Some observers are looking to see what advantage each candidate has in electability by attacking the other Democrat over their susceptibility to the right-wing smear machine. We can be sure these attacks are forthcoming and can only hope the Swift Boaters will not be aided by those who would save us by doing their work for them. There are legitimate reasons to test the policies, records, and plans of the candidates as compared to the other, but what will lose the election is a no-holds-barred level of attacks on a personal level.
Let’s talk about what’s at stake in electing one of these candidates. The necessity of taking the White House away from those who would continue America’s slide into being a garrison state cannot be overstated. Our legitimacy in the world is severely wounded by the policies of this Presidency since September of 2001, when the United States had the sympathy and solidarity of most of the planet’s citizens and then abused it in search of supremacy.
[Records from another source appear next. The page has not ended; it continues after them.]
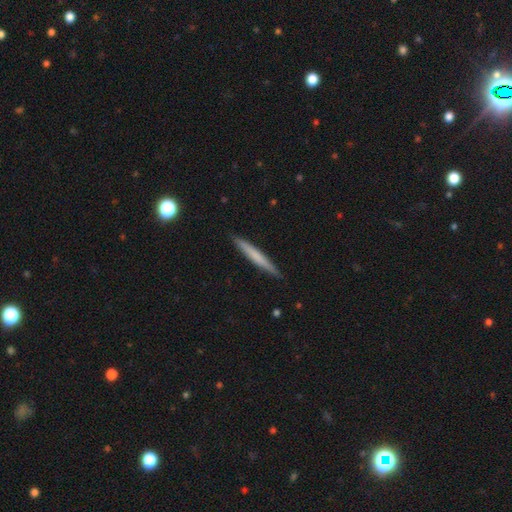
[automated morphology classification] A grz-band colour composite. It shows a smooth galaxy with no disk features (61%) that is cigar-shaped (96%). Merging: none (90%).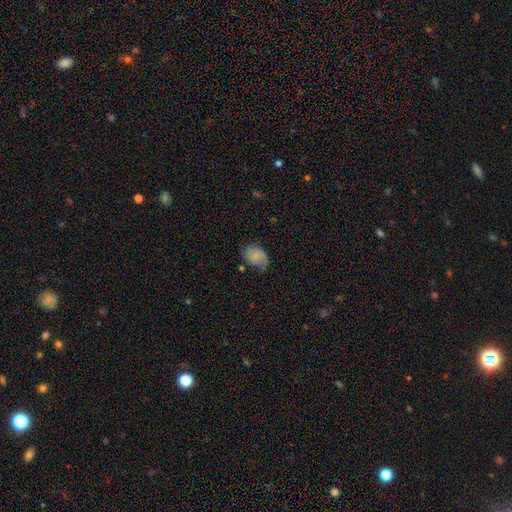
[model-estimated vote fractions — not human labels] A smooth galaxy with no disk features (49%). Merging: none (58%).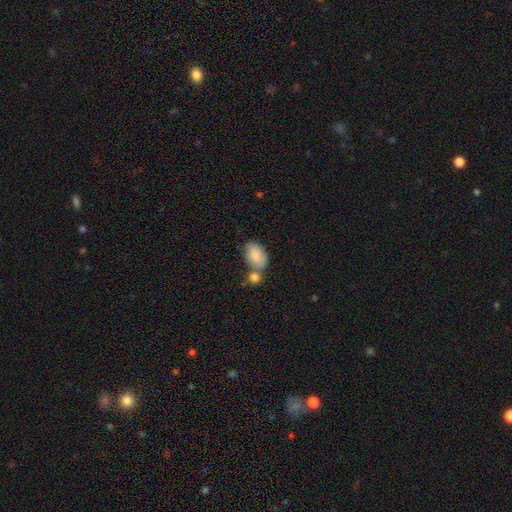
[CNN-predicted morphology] Smooth or featured?
  - smooth: 82% *
  - featured or disk: 11%
  - star or artifact: 7%
How rounded?
  - in between: 89% *
  - round: 10%
  - cigar-shaped: 1%
Merging?
  - merger: 39% *
  - none: 37%
  - minor disturbance: 17%
  - major disturbance: 6%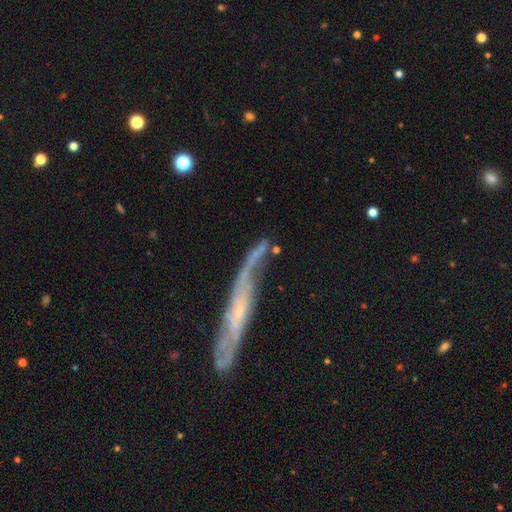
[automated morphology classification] Smooth or featured? featured or disk (65%)
Edge-on disk? no (58%)
Merging? none (46%)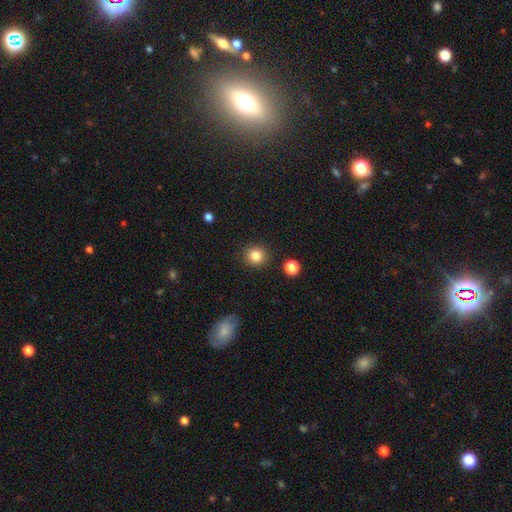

Our nation now suffers from a level economic inequality not seen since before FDR. We have citizens being thrown out of homes and poor people unable to find protection in bankruptcy laws. We have many Americans without adequate healthcare and housing, even as the top end of the economic ladder grows richer by the day. We have a continued drain of jobs to the developing world and no serious effort to retrain those who are affected or to invest in the industries of the future.
We compound the inequalities that exist today in America by continuing to tolerate a stratified social order. Poor people of color, both descendants of slaves and immigrants and their children, fight for an equal piece of the pie, while politicians on the right use the fears of the well established to divide the haves from the have-nots. Women still struggle to make as much in the workplace as men while the right complains that too much is made of feminism and gender differences. The Supreme Court is stacked with justices who would negate both civil rights law and privacy laws in an effort to turn back the clock of American justice. Gay people struggle against hatred by those afraid of sex in general and homosexuals in particular, while our leaders talk about “family values” of intolerance.
Our planet itself is laboring in a struggle with a potentially fatal warming trend, accelerated by humans pumping greenhouse gases into the atmosphere at astounding levels. Our nation responds to overwhelming evidence of scientific studies by agreeing to study the problem further and doing little to implement serious changes needed to assure human survival.
These are the problems our candidates need to address. Let’s agree that either of the Democratic candidates would be a vast improvement over the status quo right now and hope that one of them will be able to attract the wholehearted support of the other as we move eventually into a general election campaign. There’s way too much at stake to grievously wound the winner in the process.